# Good, Reliable, HEI REv Limiter?



## BearGFR (Aug 25, 2008)

I'm about to pull out what's left of my hair here. 

So far, I'm 0 for 2 on HEI rev limiters. I've tried both the standalone MSD 8728 unit that uses chips, and I've tried the Mallory 699 HEI module with built in limiter. Both of them have crapped out on me, one stranded me and cost me a tow home (the MSD), the other didn't even last through the first hour of driving after intalling it (the Mallory) - but at least it didn't strand me.

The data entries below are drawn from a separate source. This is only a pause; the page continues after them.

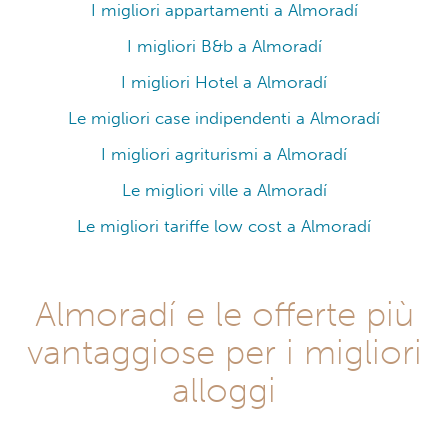
I migliori appartamenti a Almoradí
I migliori B&b a Almoradí
I migliori Hotel a Almoradí
Le migliori case indipendenti a Almoradí
I migliori agriturismi a Almoradí
Le migliori ville a Almoradí
Le migliori tariffe low cost a Almoradí
Almoradí e le offerte più
vantaggiose per i migliori
alloggi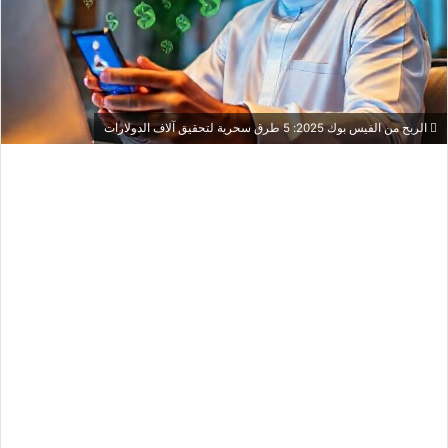
الربح من الفيس بوك 2025: 5 طرق سحرية لتحقيق آلاف الدولارات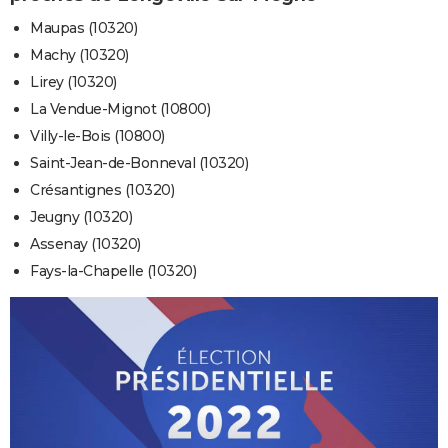
Maupas (10320)
Machy (10320)
Lirey (10320)
La Vendue-Mignot (10800)
Villy-le-Bois (10800)
Saint-Jean-de-Bonneval (10320)
Crésantignes (10320)
Jeugny (10320)
Assenay (10320)
Fays-la-Chapelle (10320)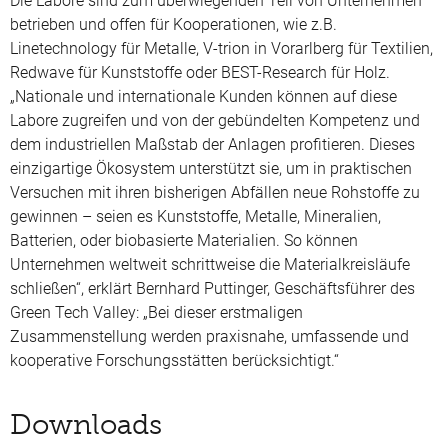
Die Labore sind zum überwiegenden Teil von Unternehmen
betrieben und offen für Kooperationen, wie z.B.
Linetechnology für Metalle, V-trion in Vorarlberg für Textilien,
Redwave für Kunststoffe oder BEST-Research für Holz.
„Nationale und internationale Kunden können auf diese
Labore zugreifen und von der gebündelten Kompetenz und
dem industriellen Maßstab der Anlagen profitieren. Dieses
einzigartige Ökosystem unterstützt sie, um in praktischen
Versuchen mit ihren bisherigen Abfällen neue Rohstoffe zu
gewinnen – seien es Kunststoffe, Metalle, Mineralien,
Batterien, oder biobasierte Materialien. So können
Unternehmen weltweit schrittweise die Materialkreisläufe
schließen“, erklärt Bernhard Puttinger, Geschäftsführer des
Green Tech Valley: „Bei dieser erstmaligen
Zusammenstellung werden praxisnahe, umfassende und
kooperative Forschungsstätten berücksichtigt.“
Downloads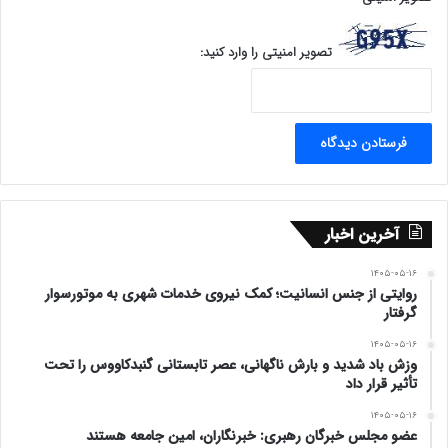
تصویر امنیتی را وارد کنید:
آخرین اخبار
۱۴۰۵-۰۵-۱۶
روایتی از جنس انسانیت؛ کمک نیروی خدمات شهری به موتورسوار
گرفتار
۱۴۰۵-۰۵-۱۶
وزش باد شدید و بارش ناگهانی، عصر تابستانی گنبدکاووس را تحت
تأثیر قرار داد
۱۴۰۵-۰۵-۱۶
عضو مجلس خبرگان رهبری: خبرنگاران، امین جامعه هستند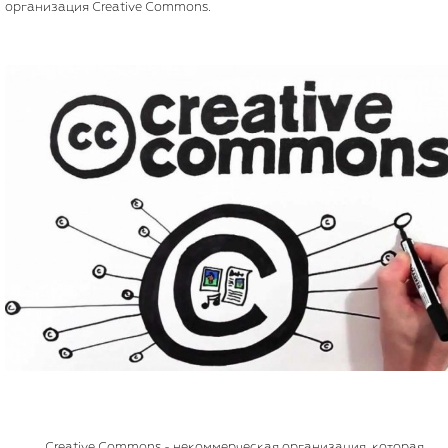
организация Creative Commons.
Creative Commons - некоммерческая организация, которая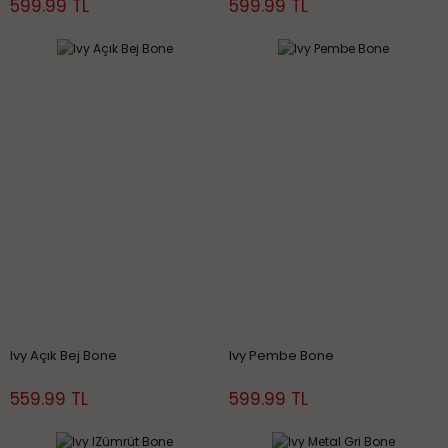
599.99 TL
599.99 TL
Ivy Açık Bej Bone
Ivy Pembe Bone
559.99 TL
599.99 TL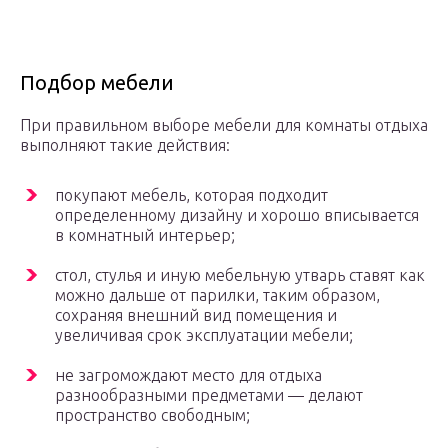
Подбор мебели
При правильном выборе мебели для комнаты отдыха
выполняют такие действия:
покупают мебель, которая подходит
определенному дизайну и хорошо вписывается
в комнатный интерьер;
стол, стулья и иную мебельную утварь ставят как
можно дальше от парилки, таким образом,
сохраняя внешний вид помещения и
увеличивая срок эксплуатации мебели;
не загромождают место для отдыха
разнообразными предметами — делают
пространство свободным;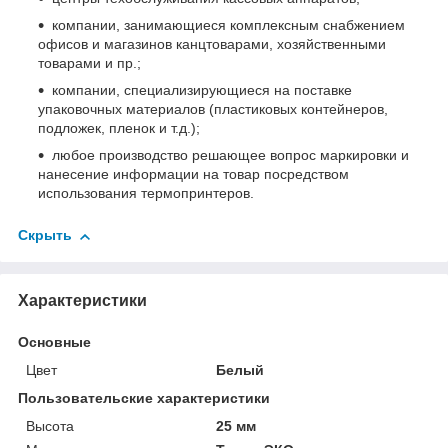
компании, занимающиеся комплексным снабжением
офисов и магазинов канцтоварами, хозяйственными
товарами и пр.;
компании, специализирующиеся на поставке
упаковочных материалов (пластиковых контейнеров,
подложек, пленок и т.д.);
любое производство решающее вопрос маркировки и
нанесение информации на товар посредством
использования термопринтеров.
Скрыть
Характеристики
Основные
Цвет
Белый
Пользовательские характеристики
Высота
25 мм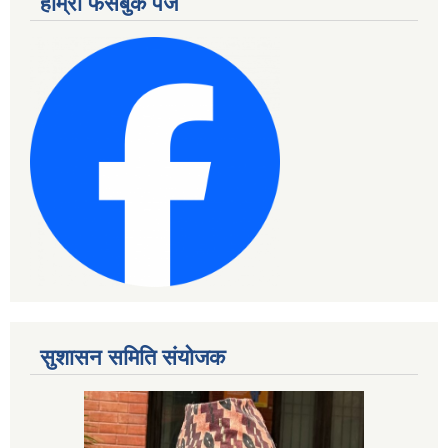
हाम्रो फेसबुक पेज
सुशासन समिति संयोजक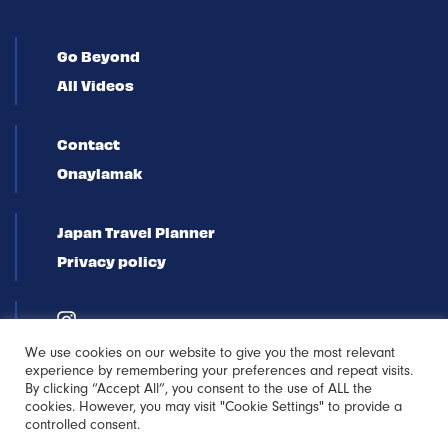
Go Beyond
All Videos
Contact
Onaylamak
Japan Travel Planner
Privacy policy
We use cookies on our website to give you the most relevant
experience by remembering your preferences and repeat visits.
By clicking “Accept All”, you consent to the use of ALL the
cookies. However, you may visit "Cookie Settings" to provide a
controlled consent.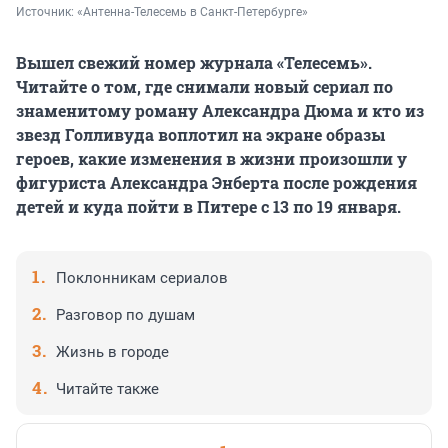
Источник: 
«Антенна-Телесемь в Санкт-Петербурге»
Вышел свежий номер журнала «Телесемь».
Читайте о том, где снимали новый сериал по
знаменитому роману Александра Дюма и кто из
звезд Голливуда воплотил на экране образы
героев, какие изменения в жизни произошли у
фигуриста Александра Энберта после рождения
детей и куда пойти в Питере с 13 по 19 января.
Поклонникам сериалов
Разговор по душам
Жизнь в городе
Читайте также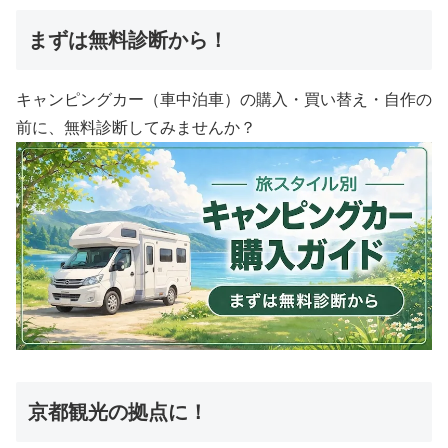
まずは無料診断から！
キャンピングカー（車中泊車）の購入・買い替え・自作の
前に、無料診断してみませんか？
京都観光の拠点に！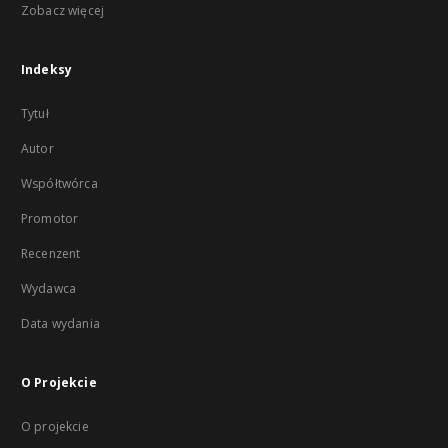
Zobacz więcej
Indeksy
Tytuł
Autor
Współtwórca
Promotor
Recenzent
Wydawca
Data wydania
O Projekcie
O projekcie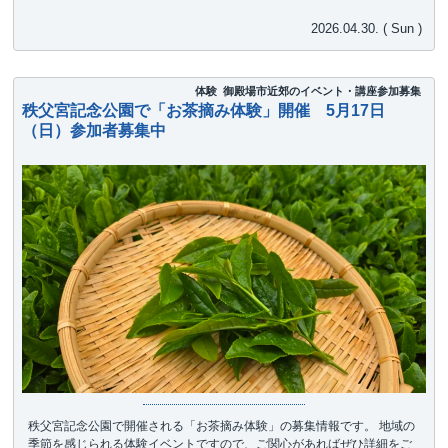
2026.04.30. ( Sun )
体験
御殿場市近郊のイベント・講座参加募集
秩父宮記念公園で「お茶摘み体験」開催 5月17日
（日）参加者募集中
秩父宮記念公園で開催される「お茶摘み体験」の募集情報です。 地域の
季節を感じられる体験イベントですので、ご関心があればぜひ詳細をご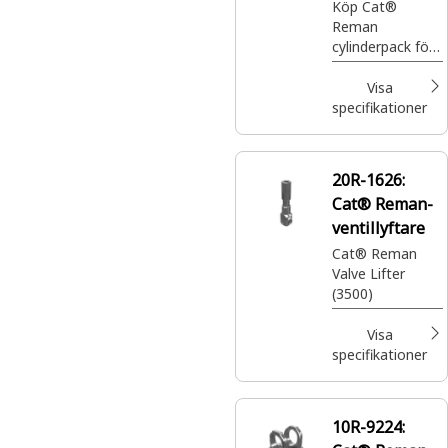
Köp Cat®
Reman
cylinderpack för
D3500 med
kompressionsför
Visa
hållande 14,0:1
specifikationer
och monoterm
kolv för
maskiner som är
20R-1626:
kompatibla med
Cat® Reman-
20R-6618.
Upplev kvaliteten
ventillyftare
på renoverade
Cat® Reman
Cat-delar.
Valve Lifter
(3500)
Visa
specifikationer
10R-9224: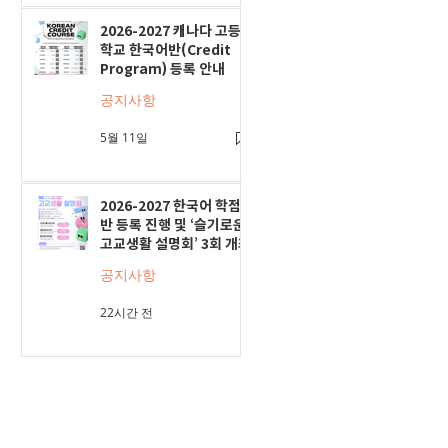
2026-2027 캐나다 고등
학교 한국어반(Credit
Program) 등록 안내
공지사항
5월 11일
2026-2027 한국어 학점
반 등록 진행 및 ‘슬기로운
고교생활 설명회’ 3회 개최
공지사항
22시간 전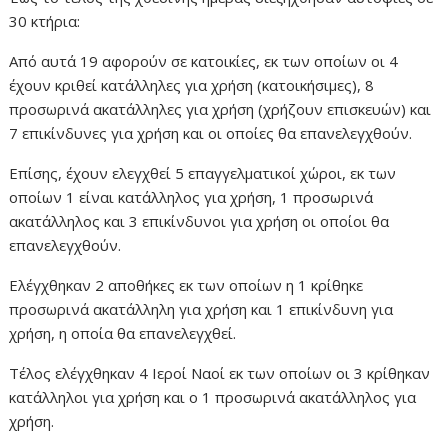
30 κτήρια:
Από αυτά 19 αφορούν σε κατοικίες, εκ των οποίων οι 4
έχουν κριθεί κατάλληλες για χρήση (κατοικήσιμες), 8
προσωρινά ακατάλληλες για χρήση (χρήζουν επισκευών) και
7 επικίνδυνες για χρήση και οι οποίες θα επανελεγχθούν.
Επίσης, έχουν ελεγχθεί 5 επαγγελματικοί χώροι, εκ των
οποίων 1 είναι κατάλληλος για χρήση, 1 προσωρινά
ακατάλληλος και 3 επικίνδυνοι για χρήση οι οποίοι θα
επανελεγχθούν.
Ελέγχθηκαν 2 αποθήκες εκ των οποίων η 1 κρίθηκε
προσωρινά ακατάλληλη για χρήση και 1 επικίνδυνη για
χρήση, η οποία θα επανελεγχθεί.
Τέλος ελέγχθηκαν 4 Ιεροί Ναοί εκ των οποίων οι 3 κρίθηκαν
κατάλληλοι για χρήση και ο 1 προσωρινά ακατάλληλος για
χρήση.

Does anyone know of a solid, reliable rev limiter that works with HEI? :willy:

Thanks,

Bear


----------



## Pontiacpurebrred (Jun 22, 2011)

Heck sounds like you've about exhausted your options there Bear. 

I have heard good things about PerTronix in general and they have one but I can't find a single review on it anywhere. 

PerTronix 600 Digital REV Limiter

Other than that I have heard of people wiring up there own. And I certainly wouldn't put it past you to go that route. 

Good luck, I know you're about due for some GOOD luck!

S


----------



## facn8me (Jul 30, 2011)

Maybe you could just put a block of wood under the gas pedal?


----------



## Chris Holabaugh (Jan 18, 2009)

I have had my MSD system for three years and not had a problem. Also no one in are car club has brought up that they were having problems with MSD.


----------



## BearGFR (Aug 25, 2008)

Well, I sure had a problem with MSD! Although they repaired it under warranty and I've got it back now, I'm not sure I'm going to give it another opportunity to fail me.

Bear


----------



## rickm (Feb 8, 2012)

BearGFR said:


> I'm about to pull out what's left of my hair here.
> 
> So far, I'm 0 for 2 on HEI rev limiters. I've tried both the standalone MSD 8728 unit that uses chips, and I've tried the Mallory 699 HEI module with built in limiter. Both of them have crapped out on me, one stranded me and cost me a tow home (the MSD), the other didn't even last through the first hour of driving after intalling it (the Mallory) - but at least it didn't strand me.
> 
> ...


your right foot....


----------